Page extract:
/---
The Lebanese army confirmed in the aftermath of the clashes it arrested nine people, including a Syrian citizen. The army also said on Twitter that it remained deployed in the area to ensure violence did not occur again.
Earlier on Thursday, eyewitnesses said they heard at least two explosions near the site where a protest was supposed to be held by Iran-backed Shia militia Hezbollah against a judge who is investigating last year’s devastating blast at Beirut’s port. Thursday’s shootings mark the deadliest civil violence in Beirut since 2008.
Tensions over the probe have boiled for months. Hezbollah and its allies are leading demands to remove Judge Tarek Bitar, who they accuse of bias.
Lebanon’s army said on Thursday protesters in Beirut were fired on while they were heading to the Palace of Justice to hold a demonstration against the judge.
\---
Source information:
/---
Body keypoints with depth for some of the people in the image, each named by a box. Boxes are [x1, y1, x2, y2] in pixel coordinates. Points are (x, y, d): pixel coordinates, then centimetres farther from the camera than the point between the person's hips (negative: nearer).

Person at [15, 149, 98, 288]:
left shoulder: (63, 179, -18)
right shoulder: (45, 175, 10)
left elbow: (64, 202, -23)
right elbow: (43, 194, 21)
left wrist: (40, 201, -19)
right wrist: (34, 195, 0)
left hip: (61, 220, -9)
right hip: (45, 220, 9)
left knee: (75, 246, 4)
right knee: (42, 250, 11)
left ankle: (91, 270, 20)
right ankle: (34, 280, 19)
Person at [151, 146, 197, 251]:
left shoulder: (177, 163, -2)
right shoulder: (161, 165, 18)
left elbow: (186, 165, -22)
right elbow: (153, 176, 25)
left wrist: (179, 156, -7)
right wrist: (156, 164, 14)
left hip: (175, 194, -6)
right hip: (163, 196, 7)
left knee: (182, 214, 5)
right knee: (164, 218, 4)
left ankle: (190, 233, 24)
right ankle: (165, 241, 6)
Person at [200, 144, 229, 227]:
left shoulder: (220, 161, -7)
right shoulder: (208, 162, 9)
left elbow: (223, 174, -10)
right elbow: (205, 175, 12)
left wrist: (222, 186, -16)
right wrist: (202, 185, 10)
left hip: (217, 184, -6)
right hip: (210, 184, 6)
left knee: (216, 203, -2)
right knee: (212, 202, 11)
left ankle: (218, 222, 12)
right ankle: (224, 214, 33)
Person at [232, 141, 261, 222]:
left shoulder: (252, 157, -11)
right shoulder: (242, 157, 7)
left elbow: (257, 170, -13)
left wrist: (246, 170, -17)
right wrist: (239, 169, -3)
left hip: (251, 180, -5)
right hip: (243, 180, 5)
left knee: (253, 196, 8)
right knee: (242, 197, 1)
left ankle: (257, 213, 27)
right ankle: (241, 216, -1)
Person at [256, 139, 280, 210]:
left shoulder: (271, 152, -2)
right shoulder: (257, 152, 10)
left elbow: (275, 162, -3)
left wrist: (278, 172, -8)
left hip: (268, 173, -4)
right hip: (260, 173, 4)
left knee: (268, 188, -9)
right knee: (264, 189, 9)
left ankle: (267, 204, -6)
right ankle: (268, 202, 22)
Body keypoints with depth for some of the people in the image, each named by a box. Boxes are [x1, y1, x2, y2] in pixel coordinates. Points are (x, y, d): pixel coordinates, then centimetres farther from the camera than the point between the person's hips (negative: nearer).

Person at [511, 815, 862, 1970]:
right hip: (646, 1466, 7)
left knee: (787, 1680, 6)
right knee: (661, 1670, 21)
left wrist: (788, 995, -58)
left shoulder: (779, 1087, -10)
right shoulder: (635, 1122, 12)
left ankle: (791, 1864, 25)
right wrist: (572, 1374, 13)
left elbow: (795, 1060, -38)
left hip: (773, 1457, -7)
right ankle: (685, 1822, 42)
\---
Task instructions:
**A.** In the Beirut clashes report, how many people did the Lebanese army say it arrested?
**B.** Shorten the paragraph of the Beirut clashes report that begins "Earlier on Thursday," keeping its main facts.
**C.** Summarize the Beirut clashes report in two sentences.
The records are not needed for any of this work.

Written responses:
**A.** Nine people, one of them a Syrian citizen.

**B.** On Thursday, eyewitnesses heard at least two explosions near the planned site of a protest by Hezbollah, the Iran-backed Shia militia, against the judge investigating last year's Beirut port blast. The shootings were Beirut's deadliest civil violence since 2008.

**C.** On Thursday, protesters heading to Beirut's Palace of Justice to demonstrate against Judge Tarek Bitar, whom Hezbollah and its allies accuse of bias in his investigation of last year's port blast, came under fire in the city's deadliest civil violence since 2008. The Lebanese army arrested nine people, including a Syrian citizen, and said it remained deployed in the area to prevent further violence.